A Deeper Look At The Sustainable Fabrics Fuelling Our Future

A Deeper Look At The Sustainable Fabrics Fuelling Our Future

The clothing and textile industry as a whole is known to have detrimental effects on the environment. From energy intensive, polluting, and labour intensive manufacturing methods, to discarded clothing piling up in landfill, the negative impacts are only mounting over time. The advance of fast fashion, where clothing is made cheaply from inexpensive, poor quality and non-biodegradable materials and shipped to stores as quickly as possible, only to be discarded by the customer once a new trend emerges is mostly to blame.

In response to the environmental crisis caused by the negative impacts of the clothing and textile industries, companies and consumers alike have opted for more sustainable ways forward. A key solution so far has been utilising sustainable fabrics instead of their less sustainable counterparts.

Fabrics such as polyester, regular cotton, rayon, acrylic and nylon use a huge amount of energy, water and resources to produce, as well as producing toxic byproducts during their manufacturing process. They have the potential to release microplastics in the water during washing, as well as taking thousands of years to fully degrade in nature once disposed of.

Thankfully, there are plenty more planet-conscious options when it comes to fabrics, and their popularity is only growing. Here is a more comprehensive look into them;

Organic hemp

Hemp is a natural fibre that is known for its extreme durability. It comes from the hemp plant, which is extremely fast-growing and requires very little water. Due to hemp being so densely and freely growing, it requires little to no pesticides. It also returns about 60-70% of the nutrients to the soil once it’s cultivated, giving hemp its worthy ‘eco-friendly’ label.

As it is an organic, plant-based fibre, hemp fabrics will completely biodegrade once disposed at the end of its life cycle. As hemp is so durable, products made from hemp fabric are not expected to be discarded for many years.


Linen is a plant-based fibre that is derived from flax. Linen uses considerably fewer resources and water than the likes of cotton or polyester to produce.

The flax plant can grow in poor quality soil, and in some cases can rehabilitate polluted soil. Much like hemp, it doesn’t require any pesticides to grow and is mostly a self-sufficient plant.

Linen is incredibly durable, lightweight, breathable, and naturally anti-bacterial. It is an ideal fabric for clothing, bed linen, and towels.

Recycled cotton

Recycled cotton is made from pre-existing cotton in the form of old garments and fabric scraps. It does not have the same negative environmental impacts as traditional cotton as utilises a pre-existing material, and therefore has very little production emissions.

Much like traditional cotton, recycled cotton can be used in almost any item of clothing.

Recycled polyester (rPET)

Recycled polyester (rPET)  is actually derived from plastic water bottles. It is an innovative solution to the damaging effects of traditional polyester, which is the most environmentally damaging fabric to produce. Much like recycled cotton, rPET helps to offset the need to make a new material, by utilising one which already exists and repurposing it.

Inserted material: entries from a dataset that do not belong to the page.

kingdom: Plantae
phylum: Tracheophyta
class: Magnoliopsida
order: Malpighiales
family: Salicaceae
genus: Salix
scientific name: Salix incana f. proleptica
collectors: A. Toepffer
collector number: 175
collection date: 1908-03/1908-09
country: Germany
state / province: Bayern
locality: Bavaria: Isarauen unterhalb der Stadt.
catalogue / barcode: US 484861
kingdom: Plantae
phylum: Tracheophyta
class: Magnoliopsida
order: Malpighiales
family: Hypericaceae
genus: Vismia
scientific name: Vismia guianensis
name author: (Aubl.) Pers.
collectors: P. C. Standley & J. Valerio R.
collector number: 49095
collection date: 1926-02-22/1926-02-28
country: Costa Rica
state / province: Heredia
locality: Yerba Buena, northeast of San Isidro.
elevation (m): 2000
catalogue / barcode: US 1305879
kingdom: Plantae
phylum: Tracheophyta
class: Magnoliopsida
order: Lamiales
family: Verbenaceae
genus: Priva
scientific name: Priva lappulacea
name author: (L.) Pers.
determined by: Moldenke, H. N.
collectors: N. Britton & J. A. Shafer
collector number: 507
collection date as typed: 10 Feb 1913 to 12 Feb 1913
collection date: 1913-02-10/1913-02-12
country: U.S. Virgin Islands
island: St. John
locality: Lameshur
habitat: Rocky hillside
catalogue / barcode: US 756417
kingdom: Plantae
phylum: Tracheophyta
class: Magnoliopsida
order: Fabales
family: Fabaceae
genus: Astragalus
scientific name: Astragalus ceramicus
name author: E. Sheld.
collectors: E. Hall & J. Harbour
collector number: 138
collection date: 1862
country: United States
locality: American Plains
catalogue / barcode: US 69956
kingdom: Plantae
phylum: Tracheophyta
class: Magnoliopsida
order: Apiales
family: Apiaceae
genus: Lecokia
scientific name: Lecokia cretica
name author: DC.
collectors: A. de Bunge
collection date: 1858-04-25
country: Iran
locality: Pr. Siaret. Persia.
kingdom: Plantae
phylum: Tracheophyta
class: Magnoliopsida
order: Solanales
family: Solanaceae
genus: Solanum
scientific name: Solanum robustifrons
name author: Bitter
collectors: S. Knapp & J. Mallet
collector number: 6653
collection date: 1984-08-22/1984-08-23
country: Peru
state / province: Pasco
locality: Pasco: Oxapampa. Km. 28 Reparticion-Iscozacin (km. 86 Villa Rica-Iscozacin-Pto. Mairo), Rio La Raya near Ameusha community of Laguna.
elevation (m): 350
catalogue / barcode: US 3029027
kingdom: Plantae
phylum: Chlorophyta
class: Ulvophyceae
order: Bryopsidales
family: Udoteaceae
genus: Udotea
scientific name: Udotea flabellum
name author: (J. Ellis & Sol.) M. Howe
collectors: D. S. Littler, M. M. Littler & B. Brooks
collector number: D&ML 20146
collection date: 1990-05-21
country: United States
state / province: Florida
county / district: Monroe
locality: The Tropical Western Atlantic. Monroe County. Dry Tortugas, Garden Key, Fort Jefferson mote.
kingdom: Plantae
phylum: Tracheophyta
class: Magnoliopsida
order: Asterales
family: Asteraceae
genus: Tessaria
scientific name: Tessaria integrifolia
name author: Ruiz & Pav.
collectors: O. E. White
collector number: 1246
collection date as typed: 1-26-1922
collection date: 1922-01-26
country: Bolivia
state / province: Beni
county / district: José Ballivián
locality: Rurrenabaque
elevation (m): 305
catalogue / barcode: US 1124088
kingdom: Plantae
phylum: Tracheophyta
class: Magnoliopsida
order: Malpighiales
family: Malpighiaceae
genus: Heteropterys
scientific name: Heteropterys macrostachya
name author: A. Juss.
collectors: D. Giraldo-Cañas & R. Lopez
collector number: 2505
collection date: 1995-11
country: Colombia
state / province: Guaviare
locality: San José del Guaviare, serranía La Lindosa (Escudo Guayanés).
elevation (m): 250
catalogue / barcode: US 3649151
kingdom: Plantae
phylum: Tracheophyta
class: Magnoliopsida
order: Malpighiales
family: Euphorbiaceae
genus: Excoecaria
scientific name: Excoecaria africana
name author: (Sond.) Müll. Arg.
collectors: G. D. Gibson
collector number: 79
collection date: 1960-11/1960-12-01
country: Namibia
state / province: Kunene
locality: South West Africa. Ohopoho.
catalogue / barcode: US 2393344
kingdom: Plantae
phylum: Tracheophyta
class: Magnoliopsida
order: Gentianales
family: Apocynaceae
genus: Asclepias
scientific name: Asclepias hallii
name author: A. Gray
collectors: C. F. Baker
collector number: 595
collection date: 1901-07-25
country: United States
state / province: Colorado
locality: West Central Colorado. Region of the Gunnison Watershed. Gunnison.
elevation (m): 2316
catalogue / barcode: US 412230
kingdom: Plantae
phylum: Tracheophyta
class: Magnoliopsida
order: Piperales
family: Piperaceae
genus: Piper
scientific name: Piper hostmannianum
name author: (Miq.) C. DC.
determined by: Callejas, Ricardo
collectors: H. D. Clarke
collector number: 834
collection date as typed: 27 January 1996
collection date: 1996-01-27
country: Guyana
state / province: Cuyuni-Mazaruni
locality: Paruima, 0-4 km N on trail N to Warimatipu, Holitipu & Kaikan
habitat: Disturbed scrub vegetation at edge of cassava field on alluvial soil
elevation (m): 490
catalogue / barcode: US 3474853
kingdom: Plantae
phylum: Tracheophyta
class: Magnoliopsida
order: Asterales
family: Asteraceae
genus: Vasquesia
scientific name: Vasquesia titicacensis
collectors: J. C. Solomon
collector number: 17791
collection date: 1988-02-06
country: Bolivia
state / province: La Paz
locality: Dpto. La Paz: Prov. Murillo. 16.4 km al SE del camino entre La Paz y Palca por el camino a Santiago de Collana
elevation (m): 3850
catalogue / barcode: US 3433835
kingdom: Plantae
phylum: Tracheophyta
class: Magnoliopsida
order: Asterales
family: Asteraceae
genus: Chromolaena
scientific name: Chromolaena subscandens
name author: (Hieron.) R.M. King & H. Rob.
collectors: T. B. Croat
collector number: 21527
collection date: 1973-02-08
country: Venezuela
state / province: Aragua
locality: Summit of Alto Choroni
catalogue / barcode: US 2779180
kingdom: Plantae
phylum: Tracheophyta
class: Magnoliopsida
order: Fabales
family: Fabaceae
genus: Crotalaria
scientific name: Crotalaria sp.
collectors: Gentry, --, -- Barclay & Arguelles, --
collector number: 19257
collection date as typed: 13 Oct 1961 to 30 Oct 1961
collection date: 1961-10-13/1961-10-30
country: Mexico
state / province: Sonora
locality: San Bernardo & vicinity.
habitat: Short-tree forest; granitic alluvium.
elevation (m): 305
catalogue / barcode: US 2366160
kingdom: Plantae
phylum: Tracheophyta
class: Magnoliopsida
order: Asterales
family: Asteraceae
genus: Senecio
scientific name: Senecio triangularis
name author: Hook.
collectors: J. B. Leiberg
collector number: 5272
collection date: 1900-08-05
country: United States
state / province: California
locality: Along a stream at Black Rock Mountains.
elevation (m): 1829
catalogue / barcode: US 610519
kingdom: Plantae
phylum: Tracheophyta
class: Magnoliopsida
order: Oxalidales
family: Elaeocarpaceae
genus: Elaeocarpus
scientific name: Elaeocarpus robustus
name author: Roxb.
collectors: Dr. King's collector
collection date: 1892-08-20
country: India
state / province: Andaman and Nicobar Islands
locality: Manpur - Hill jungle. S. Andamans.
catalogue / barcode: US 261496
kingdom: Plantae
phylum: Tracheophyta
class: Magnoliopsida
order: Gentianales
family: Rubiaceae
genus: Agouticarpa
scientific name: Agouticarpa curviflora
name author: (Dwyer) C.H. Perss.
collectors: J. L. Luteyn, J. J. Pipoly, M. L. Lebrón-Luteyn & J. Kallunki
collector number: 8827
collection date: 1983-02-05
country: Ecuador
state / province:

Due to this rPET helps to reduce textile waste ending up in landfills.

Recycled polyester is extremely durable against the elements, so it is an ideal material for clothing designed to be worn outdoors. It is often used to create outerwear, activewear, and running shoes.

rPET is considered the sustainable way forward for companies that manufacture sports uniforms. The fabric has been proven to be a durable, breathable, and comfortable uniform solution for athletes who will wear and wash the uniforms many times. A Perth company has already rolled out rPET in their basketball uniforms and netball dresses, using a rPET based fabric called ‘Intercool’.


Lyocell is a sustainable alternative to rayon. It is derived from wood pulp, usually eucalyptus trees. As eucalyptus trees grow quickly and require little water and pesticides to grow, there is little to no environmental damage done when harvesting from them. Lyocell also uses a closed-loop method of manufacture, meaning that 99% of the chemical and solvents used during the production process can be recovered and recycled with very little waste and very low emissions.

Lyocell is lightweight, breathable, doesn’t crease as readily as other fabrics, and is fully biodegradable. Research into the applications of Lyocell is ongoing, but it has been used in clothing, medical dressings, and even conveyor belts.


Econyl is a brand name for a more sustainable form of nylon yarn. It was created by an Italian company called Aquafil. It is actually made from discarded plastic waste, namely industrial plastic, and fishing nets—which have been a growing point of concern for marine environmentalists worldwide. By repurposing the fishing nets, it saves them from ending up in oceans and endangering marine life.

Much like Lyocell, Econly uses a closed-loop manufacturing process that uses very little water and produces little waste. It can be used to create everyday products and clothing.

A brighter future

Advances in technology and growing demand for more sustainable products have allowed for these innovative fabric alternatives to be created. Not only do they offer high-quality, durable, comfortable clothing solutions, they greatly reduce our collective environmental footprint. They are the future of our clothing industry, and we should truly invest in them if we wish to take care of our valuable planet.